(Continued from the previous blog) However, this mechanism ultimately leads to the emergence of antibiotic-resistant bacteria  due to the rapid generation turnover of bacteria (short generation time) and evolutionary changes, such as mutations in the drug target sites.  Additionally, genetic transfer through conjugation (the transmission of genetic information similar to sexual reproduction in higher organisms) or  transduction by bacteriophages (viruses that infect bacteria, facilitating the transfer of genetic material between bacteria) enables the rapid  horizontal gene transfer and recombination of genetic traits across bacterial species. This results in the inevitable emergence of bacteria that are  resistant to the toxic effects of antibiotics.

This is referred to as drug-resistant bacteria. For example, in the case of penicillin-based or cephalosporin-based antibiotics (which are modified  to target penicillin-resistant bacteria), some bacteria exposed to these antibiotics produce an enzyme called beta-lactamase. This enzyme  alters the antibiotic’s drug component, preventing it from binding to its target site, the PBP (penicillin-binding protein), by transforming  (evolving) to counteract the drug. Even with other antibiotics that operate through different mechanisms, similar processes occur, such as  bacteria producing enzymes or changing their target sites (for example, altering cell membrane permeability so that the drug cannot reach its intended target).

Ultimately, the issue lies not only in the perspective that these artificial bactericidal or bacteriostatic agents (which suppress bacterial growth)  lead to the emergence of multidrug-resistant bacteria but also in the fact that administering such drugs selects for bacteria capable of surviving even under these stressful conditions. Incidentally, one theory suggests that the pathogenic Escherichia coli O157 acquired its virulence factor, the Shiga toxin, through  transduction by a bacteriophage from Shigella, which naturally carries this toxin.

(Continuing from the previous blog) Chemical agents, particularly antibiotics, include a wide variety of artificial antibacterial drugs.  Their mechanisms of action target specific features unique to bacteria that humans lack, exhibiting selective toxicity and,  therefore, being considered generally harmless to the human body. For example, most bacteria have a cell wall that forms a protective barrier against the external environment. Human cells, however, lack this cell wall,  allowing these drugs to selectively target bacteria. The active components of antibiotics bind to enzymes involved in the final stage of bacterial  cell wall synthesis (penicillin-binding proteins specific to bacteria). This binding inhibits cell wall synthesis, compromising the protective barrier  of bacteria. As a result, the bacteria lose their ability to withstand osmotic pressure and undergo lysis.
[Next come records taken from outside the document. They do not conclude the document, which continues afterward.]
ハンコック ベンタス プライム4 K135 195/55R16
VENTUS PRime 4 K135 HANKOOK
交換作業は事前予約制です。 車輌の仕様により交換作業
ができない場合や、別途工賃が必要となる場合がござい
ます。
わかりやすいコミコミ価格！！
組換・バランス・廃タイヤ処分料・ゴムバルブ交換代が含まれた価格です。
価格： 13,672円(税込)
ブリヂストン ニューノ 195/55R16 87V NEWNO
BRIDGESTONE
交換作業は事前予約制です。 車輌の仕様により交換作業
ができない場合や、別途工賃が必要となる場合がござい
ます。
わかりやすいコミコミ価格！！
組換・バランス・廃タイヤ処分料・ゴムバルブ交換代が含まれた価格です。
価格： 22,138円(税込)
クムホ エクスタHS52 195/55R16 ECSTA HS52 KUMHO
Additionally, some antibacterial agents act on the enzymes within bacterial ribosomes, which are responsible for protein synthesis, thereby  inhibiting this vital process (e.g., macrolide antibiotics). Others interfere with bacterial DNA replication, a critical step for bacterial growth and  cell division, by targeting enzymes necessary for copying DNA. For example, DNA transcription inhibitors like fluoroquinolone antibiotics act on  DNA gyrase, an enzyme essential for DNA replication. These mechanisms demonstrate selective toxicity by targeting bacterial structures that differ from those of humans. Such artificial antibacterial agents, whether fully synthetic or semi-synthetic, achieve selective toxicity by targeting features that either do not exist  in humans or differ structurally. Consequently, they are deemed harmless to humans and animals. Could this really be true?

When it comes to eradicating Helicobacter pylori, nearly all medical institutions rely on antibiotics and antimicrobial drugs. While the increase  in drug-resistant bacteria is a significant concern, the larger issue lies in the spread of drug-resistant genes. These genes transcend  bacterial species, propagating across a wide range of microorganisms. The reality is that what is proliferating is not merely drug-resistant bacteria themselves but the resistance genes they carry. Bacteria are simply carriers of these genes.

As mentioned previously, the possibility that these antibiotic resistance genes could spread into the human microbiome is deeply concerning  and suggests the potential for a very serious situation. Virtually all medical procedures, regardless of scale, rely on the availability of antimicrobial drugs.  In many cases, the emergence of drug-resistant bacteria would adversely affect all surgical procedures. The careless overuse of antimicrobial  agents poses a threat to the survival of humanity itself, and this is something that governments must consider with the utmost seriousness. Therefore, it is essential to acknowledge the existence and significance of natural bioactive substances with mechanisms distinct from  those of conventional drugs. These substances are likely to play an increasingly critical role in the future.